• _WHAT TO PRODUCE_: Only the pictures are to be left out, and the rest of the entries should be reproduced exactly.

• _DATASET_:
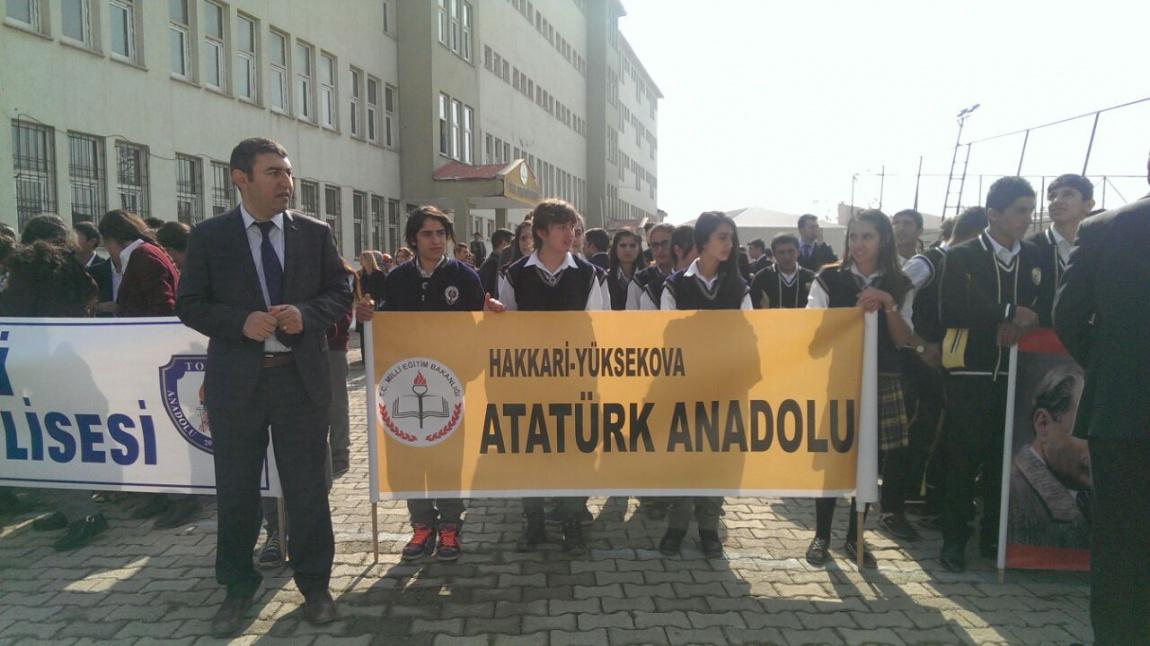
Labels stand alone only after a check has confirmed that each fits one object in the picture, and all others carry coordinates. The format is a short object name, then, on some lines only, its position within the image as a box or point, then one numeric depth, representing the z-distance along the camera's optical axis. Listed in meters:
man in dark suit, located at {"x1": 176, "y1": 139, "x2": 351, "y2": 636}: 3.81
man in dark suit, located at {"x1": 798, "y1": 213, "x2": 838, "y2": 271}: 10.41
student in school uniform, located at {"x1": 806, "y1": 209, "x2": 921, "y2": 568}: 4.79
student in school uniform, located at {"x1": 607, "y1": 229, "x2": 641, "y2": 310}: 7.37
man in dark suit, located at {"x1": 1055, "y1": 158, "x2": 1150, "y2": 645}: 2.99
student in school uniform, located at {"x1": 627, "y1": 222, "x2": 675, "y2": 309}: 6.91
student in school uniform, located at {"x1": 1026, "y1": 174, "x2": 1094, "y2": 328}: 5.44
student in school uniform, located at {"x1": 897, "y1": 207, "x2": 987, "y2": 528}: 4.93
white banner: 5.00
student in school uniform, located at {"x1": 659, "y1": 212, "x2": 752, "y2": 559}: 4.79
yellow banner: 4.57
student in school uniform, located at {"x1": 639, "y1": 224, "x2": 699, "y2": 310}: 6.04
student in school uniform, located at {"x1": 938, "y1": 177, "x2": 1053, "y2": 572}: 4.59
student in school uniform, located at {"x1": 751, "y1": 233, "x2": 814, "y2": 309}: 7.22
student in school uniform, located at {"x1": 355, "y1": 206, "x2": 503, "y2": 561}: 4.80
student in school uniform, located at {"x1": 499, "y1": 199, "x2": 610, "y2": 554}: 4.86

• _EXPECTED OUTPUT_:
Labels stand alone only after a check has confirmed that each fits one object in the picture, and all others carry coordinates. The format is a short object name, then, on some lines only, its position within the image as a box or point, then one numeric depth, representing the z-distance along the camera's optical axis. Listed in meters:
man in dark suit, located at {"x1": 176, "y1": 139, "x2": 351, "y2": 636}: 3.81
man in dark suit, located at {"x1": 798, "y1": 213, "x2": 838, "y2": 271}: 10.41
student in school uniform, located at {"x1": 806, "y1": 209, "x2": 921, "y2": 568}: 4.79
student in school uniform, located at {"x1": 607, "y1": 229, "x2": 641, "y2": 310}: 7.37
man in dark suit, located at {"x1": 1055, "y1": 158, "x2": 1150, "y2": 645}: 2.99
student in school uniform, located at {"x1": 627, "y1": 222, "x2": 675, "y2": 309}: 6.91
student in school uniform, located at {"x1": 1026, "y1": 174, "x2": 1094, "y2": 328}: 5.44
student in school uniform, located at {"x1": 897, "y1": 207, "x2": 987, "y2": 528}: 4.93
white banner: 5.00
student in school uniform, located at {"x1": 659, "y1": 212, "x2": 752, "y2": 559}: 4.79
yellow banner: 4.57
student in school uniform, located at {"x1": 639, "y1": 224, "x2": 699, "y2": 310}: 6.04
student in school uniform, located at {"x1": 938, "y1": 177, "x2": 1053, "y2": 572}: 4.59
student in school uniform, located at {"x1": 751, "y1": 233, "x2": 814, "y2": 309}: 7.22
student in school uniform, located at {"x1": 355, "y1": 206, "x2": 503, "y2": 561}: 4.80
student in school uniform, located at {"x1": 499, "y1": 199, "x2": 610, "y2": 554}: 4.86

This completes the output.